++++ Study material ++++
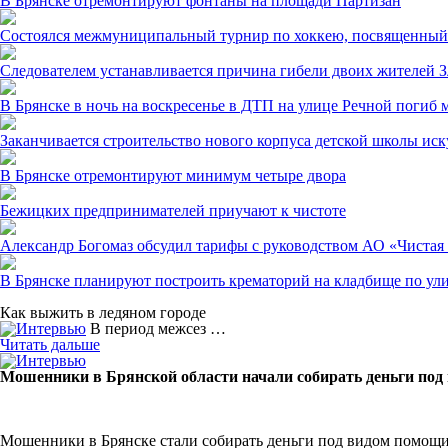
В Брянске отремонтируют фонтаны на площади Партизан
Состоялся межмуниципальный турнир по хоккею, посвященный 
Следователем устанавливается причина гибели двоих жителей З
В Брянске в ночь на воскресенье в ДТП на улице Речной погиб 
Заканчивается строительство нового корпуса детской школы ис
В Брянске отремонтируют минимум четыре двора
Бежицких предпринимателей приучают к чистоте
Александр Богомаз обсудил тарифы с руководством АО «Чистая
В Брянске планируют построить крематорий на кладбище по ул
Как выжить в ледяном городе
В период межсез …
Читать дальше
Мошенники в Брянской области начали собирать деньги по
Мошенники в Брянске стали собирать деньги под видом помощ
++++
Task instructions: Reproduce exactly, and only, the part of the listing above that begins at the line with "В Брянске отремонтируют минимум четыре двора" and goes on through the line with "В период межсез …".

Output for this exercise:
В Брянске отремонтируют минимум четыре двора
Бежицких предпринимателей приучают к чистоте
Александр Богомаз обсудил тарифы с руководством АО «Чистая
В Брянске планируют построить крематорий на кладбище по ул
Как выжить в ледяном городе
В период межсез …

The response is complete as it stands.